Data Engineer with +6 years of experience working in industries such as telecommunications, telematics and semi-state/government bodies. My interests include building data pipelines, experimenting with new automation tools and trying to keep up with never ending stream of cloud based data transformation tools/platforms.

Advocate of web minimalism. Modern websites are a bloated mess of trackers, popups and advertisements (not to mention the pain of GDPR popups for those of us in the EU). Most websites are a pain to visit, a return to simple intuitive UI's is required. Hence, this website.


Skill Stack

Tools/languages that I have the most experience with:

  • Database Technologies - Teradata, Postgres.
  • Teradata Tools & Utilities - (TTU) bteq, fastload, mload and fastexport tools for building data pipelines ontop of Teradata.
  • SQL - Procedural SQL, Functions and triggers.
  • Bash/korne shell - Unix shell scripting including core utilities such as sed, grep, gawk, cut, paste etc.
  • Linux Administration - Certified RHCSA.
  • Python scripting
  • Apache Airflow - version 2.0+, developing DAGs according to best practices.
  • Apache Spark - Developing pyspark jobs for batch or streaming.
  • CI/CD - I prefer using a stack like circleci, docker, Artifactory and github for version control.
  • AWS - I'm familar with a lot of the core services on AWS, too many to list here. I've used EMR for running pyspark workloads, EKS for deploying container microservices and running pyspark jobs on AWS Glue for ETL.

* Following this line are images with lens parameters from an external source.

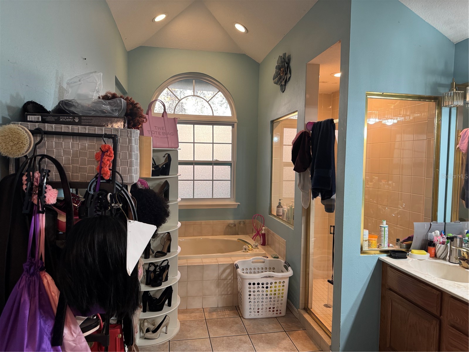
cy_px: 176
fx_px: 325
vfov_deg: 56.8
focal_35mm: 24
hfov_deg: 71.6
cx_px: 234
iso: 200
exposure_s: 1/60
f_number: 1.78
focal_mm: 6.76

Tools/languages that I'm currently trying to learn:

  • Github Actions - I'm familar with the basics but I'd like to use this a lot more, particularly for MLops.
  • Google cloud platform - I'm certified as a Data engineering professional on GCP but I've never really built anything substantial on GCP yet.
  • MLops - Creating automated pipelines for deploying machine learning into production. This is arguably the most important part of the ML development lifecycle, how to deploy into production, monitor it and achieve high availability.